▼

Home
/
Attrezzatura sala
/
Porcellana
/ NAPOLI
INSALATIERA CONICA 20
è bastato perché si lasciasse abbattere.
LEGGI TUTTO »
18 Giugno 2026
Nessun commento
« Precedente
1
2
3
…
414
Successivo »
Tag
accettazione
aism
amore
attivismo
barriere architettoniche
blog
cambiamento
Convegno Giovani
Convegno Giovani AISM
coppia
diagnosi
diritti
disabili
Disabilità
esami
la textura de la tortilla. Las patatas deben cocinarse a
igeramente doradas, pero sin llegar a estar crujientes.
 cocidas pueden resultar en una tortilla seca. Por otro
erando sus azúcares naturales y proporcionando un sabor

▲
▼

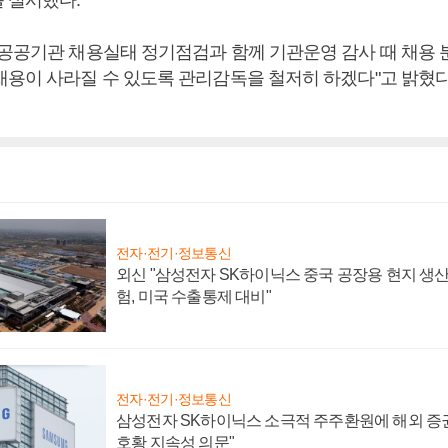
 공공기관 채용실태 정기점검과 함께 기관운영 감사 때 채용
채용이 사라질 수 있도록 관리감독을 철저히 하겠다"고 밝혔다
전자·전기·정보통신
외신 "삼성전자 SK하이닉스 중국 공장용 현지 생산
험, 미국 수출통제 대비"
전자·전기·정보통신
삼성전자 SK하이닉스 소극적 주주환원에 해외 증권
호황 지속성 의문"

▲

> _Task_:
Retype exactly the lines of the data above that fall between the line with "è bastato perché si lasciasse abbattere." and the line with "erando sus azúcares", inclusive, and add nothing.

> _Output of the task_:
è bastato perché si lasciasse abbattere.
LEGGI TUTTO »
18 Giugno 2026
Nessun commento
« Precedente
1
2
3
…
414
Successivo »
Tag
accettazione
aism
amore
attivismo
barriere architettoniche
blog
cambiamento
Convegno Giovani
Convegno Giovani AISM
coppia
diagnosi
diritti
disabili
Disabilità
esami
la textura de la tortilla. Las patatas deben cocinarse a
igeramente doradas, pero sin llegar a estar crujientes.
 cocidas pueden resultar en una tortilla seca. Por otro
erando sus azúcares naturales y proporcionando un sabor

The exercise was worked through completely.